La victoire du candidat socialiste à l’élection présidentielle française est une possibilité qui inquiète toujours quelques irréductibles médias anglo-saxons. Même s'ils sont de moins en moins nombreux...
La possibilité d’une île socialiste au milieu d’une Europe qui penche plutôt à droite s’impose petit à petit au delà des frontières françaises. Il y a d'abord eu la prestation de François Hollande - “qui a su parler comme un président”, selon le quotidien économique allemand Handelsblatt - lors du débat du 2 mai avec Nicolas Sarkozy. Puis le ralliement à Hollande du candidat centriste François Bayrou. Deux électrochocs qui ont, pour la presse internationale, renforcé l’idée qu'un candidat du Parti socialiste pourrait succéder à Nicolas Sarkozy, à l'issue du second tour de la présidentielle dimanche 6 mai.

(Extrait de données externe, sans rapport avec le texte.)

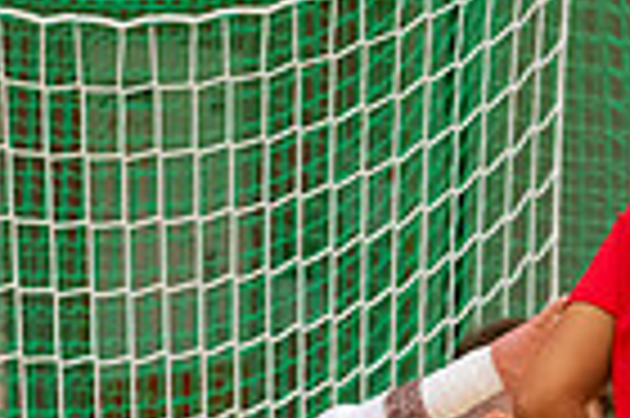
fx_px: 9089
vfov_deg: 2.6
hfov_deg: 4.0
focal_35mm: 520
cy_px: 726
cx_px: 608
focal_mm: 122
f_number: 4.8
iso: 4500
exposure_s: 1/640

Une élection potentielle que certains appellent de leurs vœux, à l'exemple de l’éditorialiste économique vedette du New York Times et prix Nobel d’économie 2008, Paul Krugman. “Au moins il y a une chance avec François Hollande de sortir de la logique d’orthodoxie économique et de rigueur qui domine en Europe”, affirme cet économiste, marqué à gauche.
L’Allemagne, où règne cette "orthodoxie économique" et budgétaire, pourrait s'inquiéter d'une France qui virerait au rose. À plusieurs reprises, le candidat socialiste a vertement critiqué la politique de rigueur que défend la chancelière allemande Angela Merkel. Pourtant, les éditorialistes ne croient pas - ou plus - à une implosion du couple franco-allemand. “Le gouvernement Merkel n’a plus peur de Hollande”, croit ainsi savoir le quotidien de centre-gauche Sueddeutsche Zeitung. Le journal met ce changement d'attitude sur le compte d’une prise de conscience, à Berlin, du caractère “pragmatique” de François Hollande. Le candidat socialiste pourrait même, d’après la Sueddeutsche Zeitung, ouvrir une nouvelle ère “plus équilibrée” dans les relations franco-allemande, ce qui serait au final “une bonne chose pour l’écomie européenne”.
Même le quotidien Handelsblatt, pourtant proche des milieux financiers, ne croit pas en une implosion du couple franco-allemand en cas de victoire de la gauche. “Angela Merkel a eu le temps de se préparer à une élection du candidat socialiste”, juge le journal de Francfort. Pour ce dernier, “Berlin et Paris trouveront un terrain d’entente, et c’est tout ce qui compte aux yeux des marchés”.
Même au cœur de la City londonienne, berceau de la finance triomphante honnie par François Hollande, l’inquiétude n’est plus de mise. Le très City-compatible Financial Times (FT) appelle ainsi, dans un article daté du 3 mai, à "cesser d’agiter le spectre d’une nouvelle révolution française”. Pour le quotidien britannique, bon nombre d’éditorialistes qui craignent encore l’arrivée de François Hollande à la tête de l'État français “oublient de dire que le candidat socialiste s’est engagé à atteindre l’équilibre budgétaire en 2017”.
Un candidat dangereux ?
Parmi les journaux qui continuent de redouter l'élection d'un président français de gauche, il y a... le Financial Times. Dans un bel exercice de schizophrénie éditorial, le FT appréhende, toujours dans son édition du 3 mai, un “retour à une exception française économique qui avait échoué sous François Mitterrand”. Le Financial Times estime que le pacte de croissance voulue par François Hollande se heurtera à la "réalité des marchés au même titre que la politique de relance économique de 1981 avait échoué car la France était le seul pays européen à parier sur la relance”.
Mais l’opposition la plus farouche à François Hollande est
venue de The Economist, la bible anglo-saxonne des milieux financiers et de la pensée libérale. Dans son numéro du 28 avril, il y qualifie le candidat socialiste de “dangereux” pour l’économie européenne. Cependant, derrière ce titre provocateur, l’influent hebdomadaire se montre plus mesuré. Il appelle certe à voter pour Nicolas Sarkozy, mais soutient également l’appel lancé par le candidat socialiste pour un pacte de croissance au niveau européen.
Sans prendre aussi clairement position que son co-religionnaire libéral britannique, le Wall Street Journal new-yorkais a toutefois ouvert grand ses colonnes à l’appel de 21 économistes français estimant qu’il y a “un problème avec Hollande”. Cette tribune contre un “programme économique démagogique et destructeur”, publiée une première fois le 3 mai sur le site conservateur français Atlantico.fr, affirme que François Hollande est “un ennemi de la liberté économique”.